:: The task ::
Retype the entries, please, from their first line to the line containing "middle tip: (151, 110)", exactly and only those lines, minus the pictures.

:: Data for review ::
•••••

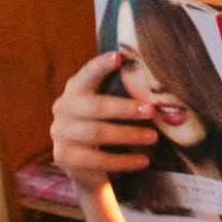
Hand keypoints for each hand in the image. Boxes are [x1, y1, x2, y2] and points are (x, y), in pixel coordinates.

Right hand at [50, 51, 157, 192]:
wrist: (86, 164)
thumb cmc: (106, 126)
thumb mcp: (112, 109)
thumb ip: (125, 96)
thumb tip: (160, 90)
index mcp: (76, 90)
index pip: (88, 74)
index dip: (101, 65)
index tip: (119, 56)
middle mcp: (63, 108)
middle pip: (96, 106)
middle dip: (125, 108)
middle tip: (151, 110)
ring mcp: (60, 132)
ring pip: (97, 132)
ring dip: (128, 135)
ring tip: (153, 137)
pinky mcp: (64, 156)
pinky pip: (96, 159)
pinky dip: (122, 161)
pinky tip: (143, 161)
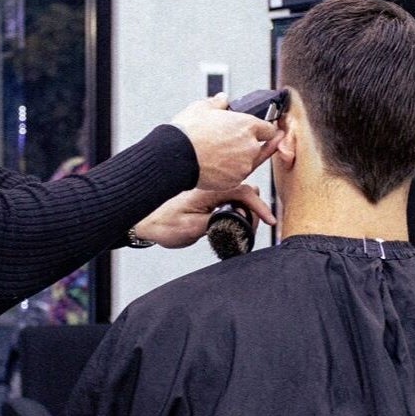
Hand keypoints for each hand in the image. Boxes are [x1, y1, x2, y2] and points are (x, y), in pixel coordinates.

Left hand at [134, 184, 274, 248]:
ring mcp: (209, 192)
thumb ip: (216, 222)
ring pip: (239, 192)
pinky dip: (240, 205)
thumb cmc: (163, 224)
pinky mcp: (206, 198)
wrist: (145, 222)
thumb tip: (237, 220)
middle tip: (260, 224)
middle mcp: (210, 187)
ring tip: (252, 222)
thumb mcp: (192, 228)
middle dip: (256, 205)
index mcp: (209, 190)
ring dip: (249, 205)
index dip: (259, 207)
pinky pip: (229, 196)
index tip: (269, 220)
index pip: (244, 192)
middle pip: (246, 189)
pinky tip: (241, 217)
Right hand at [171, 94, 282, 190]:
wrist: (175, 156)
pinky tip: (215, 165)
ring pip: (248, 163)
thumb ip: (218, 103)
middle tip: (232, 144)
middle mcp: (250, 147)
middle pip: (259, 147)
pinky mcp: (234, 181)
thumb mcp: (202, 108)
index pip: (269, 129)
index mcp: (248, 125)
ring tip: (219, 155)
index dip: (263, 129)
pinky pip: (236, 176)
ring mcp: (243, 166)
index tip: (260, 131)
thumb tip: (222, 99)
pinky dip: (229, 172)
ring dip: (239, 160)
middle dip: (249, 145)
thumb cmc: (188, 132)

•••••

:: Your solution ::
Hand keypoints for each hand in the image. Boxes are [x1, y1, x2, y2] and points are (x, y), in pixel coordinates.

Right hand at [50, 51, 157, 192]:
wrist: (86, 164)
thumb cmc: (106, 126)
thumb mcp: (112, 109)
thumb ip: (125, 96)
thumb tip: (160, 90)
index mcp: (76, 90)
index pip: (88, 74)
index dip: (101, 65)
index tip: (119, 56)
middle mcp: (63, 108)
middle pip: (96, 106)
middle dip: (125, 108)
middle tip: (151, 110)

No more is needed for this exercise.